▸ **Task statement**
In the entries below, print exactly the lines from the first through the one with "Ms. Ryan asked", both included, and none of the pictures.

*** Opening of Dataset records ***

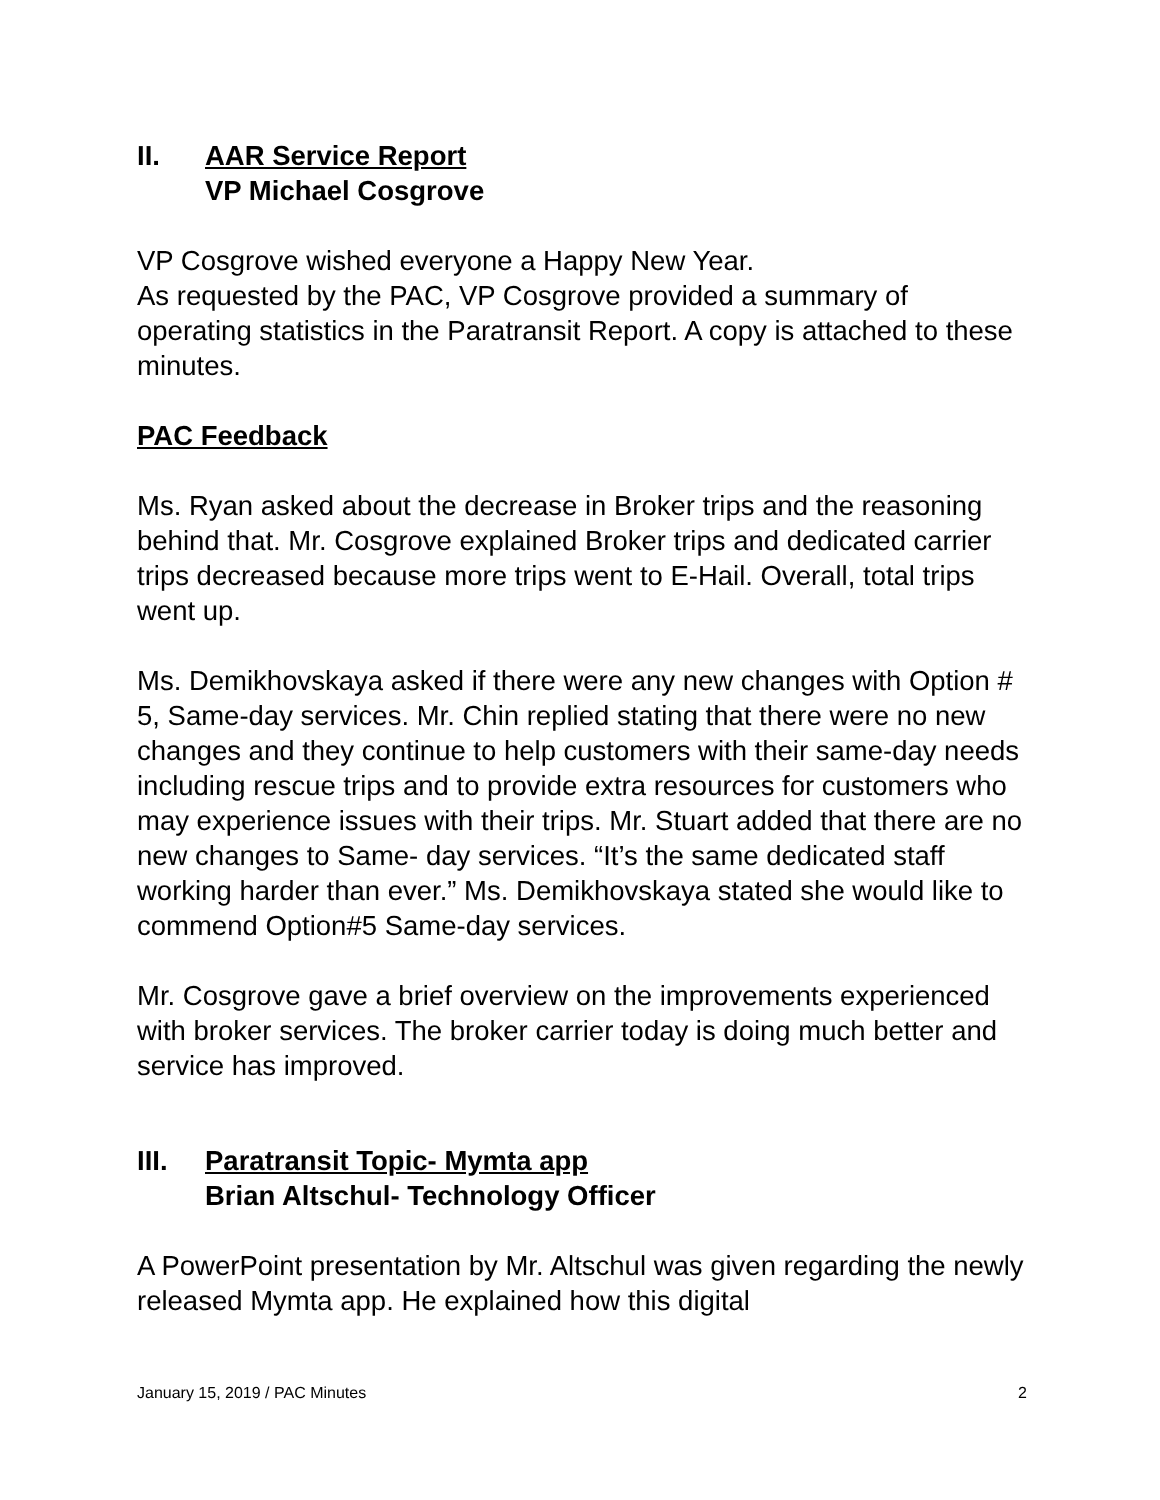II. AAR Service Report
VP Michael Cosgrove
VP Cosgrove wished everyone a Happy New Year.
As requested by the PAC, VP Cosgrove provided a summary of operating statistics in the Paratransit Report. A copy is attached to these minutes.
PAC Feedback
Ms. Ryan asked about the decrease in Broker trips and the reasoning behind that. Mr. Cosgrove explained Broker trips and dedicated carrier trips decreased because more trips went to E-Hail. Overall, total trips went up.
Ms. Demikhovskaya asked if there were any new changes with Option # 5, Same-day services. Mr. Chin replied stating that there were no new changes and they continue to help customers with their same-day needs including rescue trips and to provide extra resources for customers who may experience issues with their trips. Mr. Stuart added that there are no new changes to Same- day services. “It’s the same dedicated staff working harder than ever.” Ms. Demikhovskaya stated she would like to commend Option#5 Same-day services.
Mr. Cosgrove gave a brief overview on the improvements experienced with broker services. The broker carrier today is doing much better and service has improved.
III. Paratransit Topic- Mymta app
Brian Altschul- Technology Officer
A PowerPoint presentation by Mr. Altschul was given regarding the newly released Mymta app. He explained how this digital
January 15, 2019 / PAC Minutes 2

*** Close of Dataset records ***

▸ **Task response**
II. AAR Service Report
VP Michael Cosgrove
VP Cosgrove wished everyone a Happy New Year.
As requested by the PAC, VP Cosgrove provided a summary of operating statistics in the Paratransit Report. A copy is attached to these minutes.
PAC Feedback
Ms. Ryan asked about the decrease in Broker trips and the reasoning behind that. Mr. Cosgrove explained Broker trips and dedicated carrier trips decreased because more trips went to E-Hail. Overall, total trips went up.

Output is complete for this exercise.